Saama is a premier strategic implementation partner for the Google Cloud Platform division. We help Google customers with their Big Data implementation, strategy, architecture development, as well as ongoing operations of implementations. The case below is based on an implementation experience where we were tasked with developing an end-to-end data ingestion pipeline and incremental data loads with specific requirements.
A large U.S. retail chain wanted to load several terabytes of data into Google BigQuery for performing Point of Sale (POS) and Market Basket analysis. Specifically, they needed to quickly analyze the number of household trips for profitability during the busiest and most profitable hours within a given store for any selected product or brand. As a part of this project, five objectives were established, mainly associated with data loading, processing, and querying.
- Moving data from disparate locations to Google Cloud.
- One time data load under 10 hours.
- Pre-processing of data before loading data into Google BigQuery.
- Lights out operation.
- Scalable solution.
Saama chose Talend for it’s data integration capabilities which included native connectivity to Google Cloud Storage and Google BigQuery. While Talend was not immediately available on the Google Compute Engine, we were able to work with the highly responsive team at Talend to make some tweaks and get Talend multi-node deployment to work on the Google Compute Engine.
We made extensive use of the utilities provided by Google to manage data transfer into the Google Cloud Storage. These python based utilities are extremely versatile and can be easily written into scripts with proper error handling.
The result was an architecture, which could scale on demand, process the data sets with ease and can drive nights out operation with the help of inbuilt error handling.
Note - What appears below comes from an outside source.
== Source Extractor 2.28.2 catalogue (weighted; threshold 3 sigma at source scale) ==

Saama was able to demonstrate the power of the Google Cloud Platform, transforming terabytes of fast moving data into insights within seconds. The Google Cloud, Talend, and Saama Technologies solution gave the retailers’ data scientists an option to ask on-demand business questions, and scientists were productive in days as opposed to weeks or months, as the wait time for information was reduced to seconds.
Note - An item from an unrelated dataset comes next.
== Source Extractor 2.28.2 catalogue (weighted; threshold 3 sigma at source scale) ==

The number of household trips can be analyzed for profitability at a speed that was not achievable in the past. The busiest and most profitable hours within a given store can now be analyzed within seconds for any selected product or brand.
Saama continues to work with CPG and other industry leading clients, converting repeatable problems into framework solutions with not only a daily query time savings, but an overall significant time-to-market value and delivery of critical insights.